The fact is, though, the new Ben-Hur isn’t terrible, and at times, it’s quite gripping. My wife and I were pleasantly surprised by it. Jack Huston’s not Charlton Heston, but he’s a fine actor, and makes a creditable Ben-Hur. The acting is generally just fine, and the story unfolds at a brisk pace (which can’t really be said about the four-hour-long ’59 classic).  And I don’t have much hesitation recommending it.

I’m sure you remember the essential story. Judah Ben-Hur, a wealthy Jewish prince living in Jerusalem, has an adopted brother, Masala (Toby Kebbell), a Roman orphan his family took in.  The men grow up as brothers, and are inseparable. But Masala wants to advance in the Empire, and becomes a centurion. Eventually, he’s posted to Judea, working for the prefect, Pontius Pilate. When a Zealot assassin Ben-Hur has been protecting tries to kill Pilate, Masala has his brother arrested, and condemned to the slow, horrific death of a galley slave. But in a sea battle, Ben-Hur’s ship sinks, and he makes it safely to shore. He is rescued by Ildurim (Morgan Freeman), who trains horses and riders for chariot racing, a popular Roman sport. He trains Ben-Hur, setting up a big climactic chariot race between Masala and Ben-Hur.

In some respects, this new movie is kind of a Cliff Notes version of the ’59 classic. The movie is built around two big action set pieces–the sea battle between galley ships, and the chariot race. Both take up a lot of screen time, and both were well staged and filmed. I already knew perfectly well who was going to win the chariot race, but I still found it exciting and suspenseful.

The interstitial stuff between the big action scenes were less well handled. When Ben-Hur is arrested, his mother and sister are arrested too. He agonizes over that fact, assumes they’re dead, and wants, at least, to see them properly buried. Turns out they didn’t die, but the resolution of that plot point was perfunctory and unconvincing. Likewise, Ben-Hur’s marriage to Esther (Nazanin Boniadi) was rushed through, as were subsequent scenes showing their reunion, quarrel, and reconciliation.

But the film’s biggest failure, in my opinion, has to do with its handling of Jesus of Nazareth (Rodrigo Santoro). The Civil War General Lew Wallace, who wrote the novel all this is based on, titled it Ben-Hur: A Tale of the Christ. Ben-Hur meets Jesus periodically throughout the movie, but is unpersuaded by His message. But (SPOILER ALERT), not entirely.
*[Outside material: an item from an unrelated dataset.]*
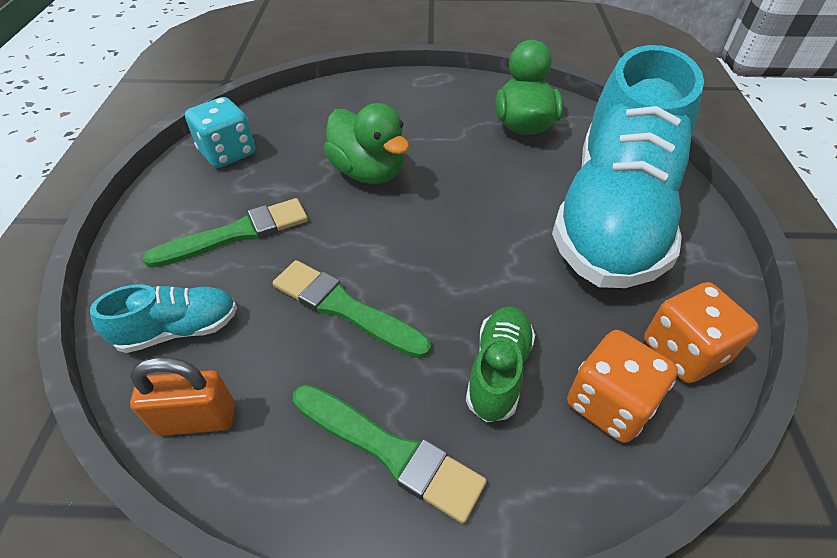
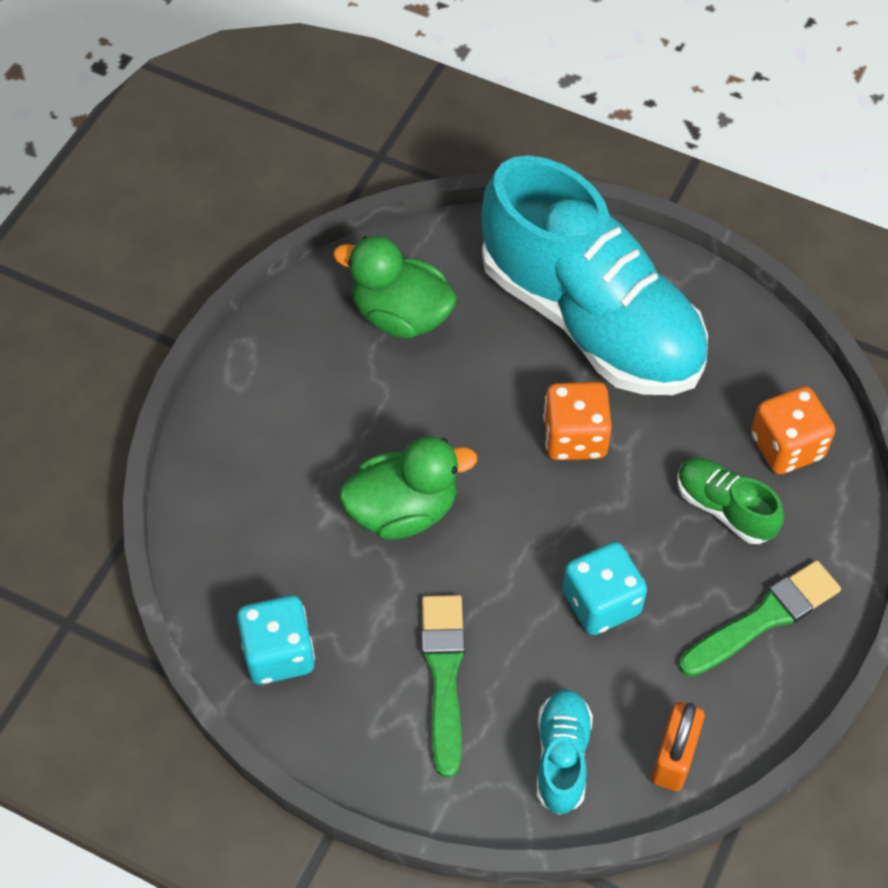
camera: 65 degrees left, 10 degrees up
green brush [273,260,431,359] -> turquoise dice [562,542,647,635]
orange dice [644,282,759,383] -> orange dice moved to [543,382,612,460]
Esther becomes a Christian, and Ben-Hur himself eventually comes around. The point of the movie, I think, is this; both Ben-Hur and Masala are men who are consumed with hatred and pain and anger and an insensate desire for revenge. Christ’s message is that those emotions are false, are temptations of the Adversary, and that instead, we need to embrace love and forgiveness. After seeing his brother badly injured in the chariot race, Ben-Hur, touched by Jesus’ teachings, reconciles with his brother, and the men embrace and forgive. Yay for them; closing credits.

It doesn’t really work, though. The resolution is much too perfunctory, and the scenes with Jesus were hampered, in my opinion, by Santoro’s limitations as an actor. And by Huston’s limitations as well; his ‘consumed with anger’ looks very much like his ‘desperate to forgive.’
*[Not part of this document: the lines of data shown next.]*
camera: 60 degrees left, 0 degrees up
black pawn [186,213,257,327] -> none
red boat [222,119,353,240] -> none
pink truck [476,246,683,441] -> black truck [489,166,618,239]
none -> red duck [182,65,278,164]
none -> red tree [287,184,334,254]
(And I’m hardly an expert on this historical period, and would love to be corrected if it turns out I’m wrong, but I do not believe that Pilate’s Jerusalem ever featured a big Cirkus for chariot races. Also, I don’t think a Roman Centurion would have been a big name chariot racer. Wrong social class. Also, I’m not sure what caste Ben-Hur belonged to. A ‘Jewish Prince’ who is really wealthy and nonetheless charitable and kind and beloved in Jerusalem? A Herodian? Not sure that guy could have existed. But if I’m wrong, let me know).
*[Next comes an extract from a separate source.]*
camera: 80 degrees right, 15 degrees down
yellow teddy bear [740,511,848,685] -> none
If you want to see an exceptionally well-made and well acted movie, set in Palestine during Jesus’ ministry, see Risen, with Joseph Fiennes, a much better movie on the same subject, only without chariot races. Meanwhile, Ben-Hur really can’t be said to have succeeded, exactly. But it’s not half bad, and parts of it are very well done indeed. So I recommend it. And you’ll have to hurry; it’s leaving town soon.